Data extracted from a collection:
<<<<
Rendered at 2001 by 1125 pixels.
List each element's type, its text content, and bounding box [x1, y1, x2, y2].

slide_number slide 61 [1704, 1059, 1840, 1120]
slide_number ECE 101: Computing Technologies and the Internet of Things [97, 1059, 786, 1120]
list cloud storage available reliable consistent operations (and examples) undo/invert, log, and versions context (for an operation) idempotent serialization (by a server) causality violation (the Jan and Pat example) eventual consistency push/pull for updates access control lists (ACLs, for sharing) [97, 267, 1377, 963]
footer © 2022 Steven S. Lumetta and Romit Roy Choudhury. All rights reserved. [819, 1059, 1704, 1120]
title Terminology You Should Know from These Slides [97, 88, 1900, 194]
>>>>
EXERCISE AIM: Output every entry exactly as given.

EXERCISE OUTPUT:
Rendered at 2001 by 1125 pixels.
List each element's type, its text content, and bounding box [x1, y1, x2, y2].

slide_number slide 61 [1704, 1059, 1840, 1120]
slide_number ECE 101: Computing Technologies and the Internet of Things [97, 1059, 786, 1120]
list cloud storage available reliable consistent operations (and examples) undo/invert, log, and versions context (for an operation) idempotent serialization (by a server) causality violation (the Jan and Pat example) eventual consistency push/pull for updates access control lists (ACLs, for sharing) [97, 267, 1377, 963]
footer © 2022 Steven S. Lumetta and Romit Roy Choudhury. All rights reserved. [819, 1059, 1704, 1120]
title Terminology You Should Know from These Slides [97, 88, 1900, 194]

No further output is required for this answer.